Hacker News new | ask | show | jobs
by bushido 66 days ago
I think my results have actually become worse with Opus 4.7.

I have a pretty robust setup in place to ensure that Claude, with its degradations, ensures good quality. And even the lobotomized 4.6 from the last few days was doing better than 4.7 is doing right now at xhigh.

It's over-engineering. It is producing more code than it needs to. It is trying to be more defensible, but its definition of defensible seems to be shaky because it's landing up creating more edge cases. I think they just found a way to make it more expensive because I'm just gonna have to burn more tokens to keep it in check.

1 comments

Maybe this? From the article:

> Opus 4.7 is substantially better at following instructions. Interestingly, this means that prompts written for earlier models can sometimes now produce unexpected results: where previous models interpreted instructions loosely or skipped parts entirely, Opus 4.7 takes the instructions literally. Users should re-tune their prompts and harnesses accordingly.

Possible, but very unlikely.

One of the hard rules in my harness is that it has to provide a summary Before performing a specific action. There is zero ambiguity in that rule. It is terse, and it is specific.

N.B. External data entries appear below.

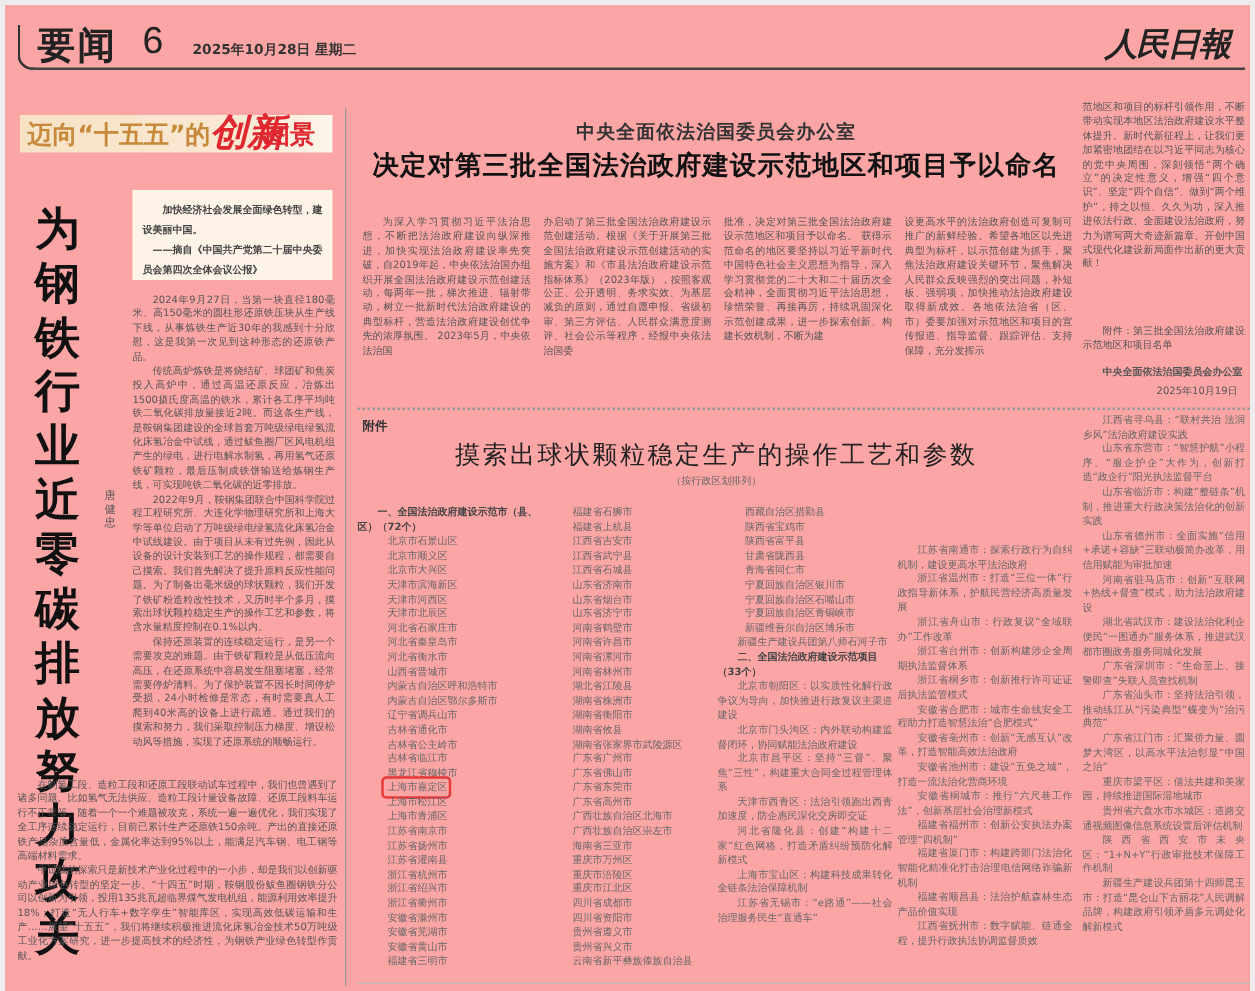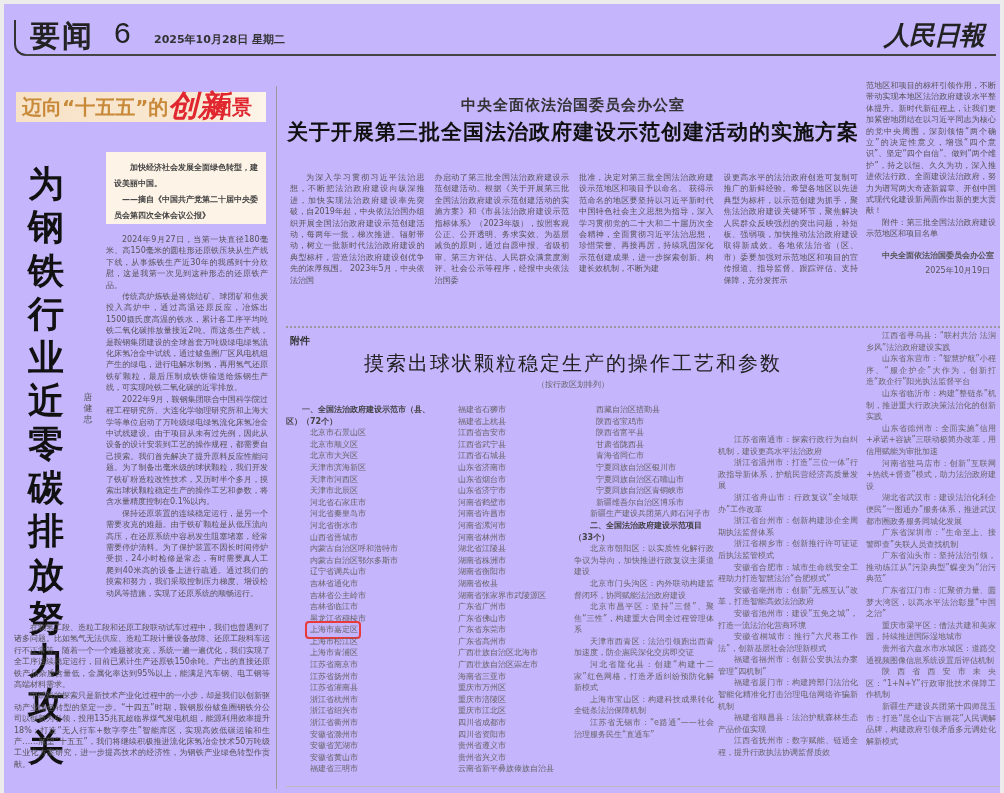--- a/index.html
+++ b/index.html
@@ -1,18 +1,18 @@
 <!DOCTYPE html>
 <html><head>
 <meta charset="utf-8">
 <style>
   * { box-sizing: border-box; margin: 0; padding: 0; }
   html, body { width: 1004px; height: 793px; overflow: hidden; background: #ececec; }
   body { font-family: "DejaVu Sans", "Liberation Sans", sans-serif; color: #333; position: relative; }
-  .page { position: absolute; left: 4px; top: 4px; width: 996px; height: 789px; background: #c4b5fd; }
+  .page { position: absolute; left: 4px; top: 4px; width: 996px; height: 789px; background: #fca5a5; }
 
   
   .masthead { position: absolute; left: 6px; top: 8px; width: 986px; height: 45px; }
   .masthead .curve { position: absolute; left: 4px; top: 8px; width: 14px; height: 36px; border-left: 2px solid #333; border-bottom: 2px solid #333; border-bottom-left-radius: 12px; }
   .masthead .rule { position: absolute; left: 14px; right: 0; top: 42px; height: 2px; background: #444; }
   .section-name { position: absolute; left: 20px; top: 4px; font-size: 30px; font-weight: bold; color: #222; font-family: "DejaVu Sans", sans-serif; letter-spacing: 2px; }
   .page-num { position: absolute; left: 104px; top: 4px; font-size: 30px; color: #222; font-family: "Liberation Sans", sans-serif; }
   .date-line { position: absolute; left: 144px; top: 20px; font-size: 11px; color: #333; font-weight: bold; }
   .logo { position: absolute; right: 12px; top: 6px; font-size: 26px; font-family: "DejaVu Serif", serif; font-style: italic; font-weight: bold; color: #222; letter-spacing: -1px; }
 
@@ -43,21 +43,21 @@
   .decision-title { position: absolute; left: 0; top: 38px; width: 574px; text-align: center; font-size: 21px; font-weight: bold; color: #111; letter-spacing: 1px; }
   .decision-body { position: absolute; left: 4px; top: 92px; width: 568px; height: 125px; display: flex; gap: 10px; }
   .decision-body .col { flex: 1; font-size: 8px; line-height: 11.4px; color: #555; text-align: justify; overflow: hidden; }
   .decision-body .col p { text-indent: 2em; }
   .decision-body .col p.noindent { text-indent: 0; }
   .dash-rule { position: absolute; left: 282px; top: 322px; width: 714px; height: 0; border-top: 2px dotted #999; }
 
   
   .decision-right { position: absolute; left: 862px; top: 76px; width: 130px; height: 240px; font-size: 8px; line-height: 11.4px; color: #555; text-align: justify; }
   .decision-right p { text-indent: 0; }
-  .decision-right p.ind { text-indent: 2em; }
+  .decision-right p.ind { text-indent: 2em; margin-top: 42px; }
   .decision-right .sign { margin-top: 10px; text-indent: 2em; font-weight: bold; }
   .decision-right .date { text-align: right; margin-top: 4px; padding-right: 6px; }
 
   
   .annex-label { position: absolute; left: 286px; top: 330px; font-size: 10px; font-weight: bold; color: #333; }
   .annex-title { position: absolute; left: 282px; top: 346px; width: 574px; text-align: center; font-size: 20px; color: #222; letter-spacing: 2px; }
   .annex-sub { position: absolute; left: 282px; top: 375px; width: 574px; text-align: center; font-size: 8px; color: #666; }
 
   .list-col { position: absolute; top: 400px; font-size: 8px; line-height: 11.6px; color: #666; }
   .list-col .item { padding-left: 24px; white-space: nowrap; }
@@ -129,21 +129,21 @@
     <div class="body-text left-body-wide">
       <p>在制氢工段、造粒工段和还原工段联动试车过程中，我们也曾遇到了诸多问题。比如氢气无法供应、造粒工段计量设备故障、还原工段料车运行不正常等。随着一个一个难题被攻克，系统一遍一遍优化，我们实现了全工序连续稳定运行，目前已累计生产还原铁150余吨。产出的直接还原铁产品杂质含量低，金属化率达到95%以上，能满足汽车钢、电工钢等高端材料需求。</p>
       <p>中试线的探索只是新技术产业化过程中的一小步，却是我们以创新驱动产业绿色转型的坚定一步。“十四五”时期，鞍钢股份鲅鱼圈钢铁分公司以创新为引领，投用135兆瓦超临界煤气发电机组，能源利用效率提升18%；打造“无人行车+数字孪生”智能库区，实现高效低碳运输和生产……展望“十五五”，我们将继续积极推进流化床氢冶金技术50万吨级工业化方案研究，进一步提高技术的经济性，为钢铁产业绿色转型作贡献。</p>
     </div>
   </div>
 
   <div class="col-divider"></div>
 
   <div class="decision">
     <div class="issuer">中央全面依法治国委员会办公室</div>
-    <div class="decision-title">关于开展第三批全国法治政府建设示范创建活动的实施方案</div>
+    <div class="decision-title">决定对第三批全国法治政府建设示范地区和项目予以命名</div>
     <div class="decision-body">
       <div class="col">
           <p>为深入学习贯彻习近平法治思想，不断把法治政府建设向纵深推进，加快实现法治政府建设率先突破，自2019年起，中央依法治国办组织开展全国法治政府建设示范创建活动，每两年一批，梯次推进、辐射带动，树立一批新时代法治政府建设的典型标杆，营造法治政府建设创优争先的浓厚氛围。 2023年5月，中央依法治国</p>
         </div>
       <div class="col">
           <p class="noindent">办启动了第三批全国法治政府建设示范创建活动。根据《关于开展第三批全国法治政府建设示范创建活动的实施方案》和《市县法治政府建设示范指标体系》（2023年版），按照客观公正、公开透明、务求实效、为基层减负的原则，通过自愿申报、省级初审、第三方评估、人民群众满意度测评、社会公示等程序，经报中央依法治国委</p>
         </div>
       <div class="col">
           <p class="noindent">批准，决定对第三批全国法治政府建设示范地区和项目予以命名。 获得示范命名的地区要坚持以习近平新时代中国特色社会主义思想为指导，深入学习贯彻党的二十大和二十届历次全会精神，全面贯彻习近平法治思想，珍惜荣誉、再接再厉，持续巩固深化示范创建成果，进一步探索创新、构建长效机制，不断为建</p>
         </div>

In the last 4 sessions (of 4 total), it has tried skipping that step, and every time it was pointed out, it gave something like the following.

> You're right — I skipped the summary. Here it is.

It is not following instructions literally. I wish it was. It is objectively worse.

Using hooks can help.
Not sure it is better at following instructions. One of the first issues I had with it was doing the thing it was specifically forbidden from doing. When told: "oh sorry, I had a note that I should not do it in my MEMORY but I did it anyway".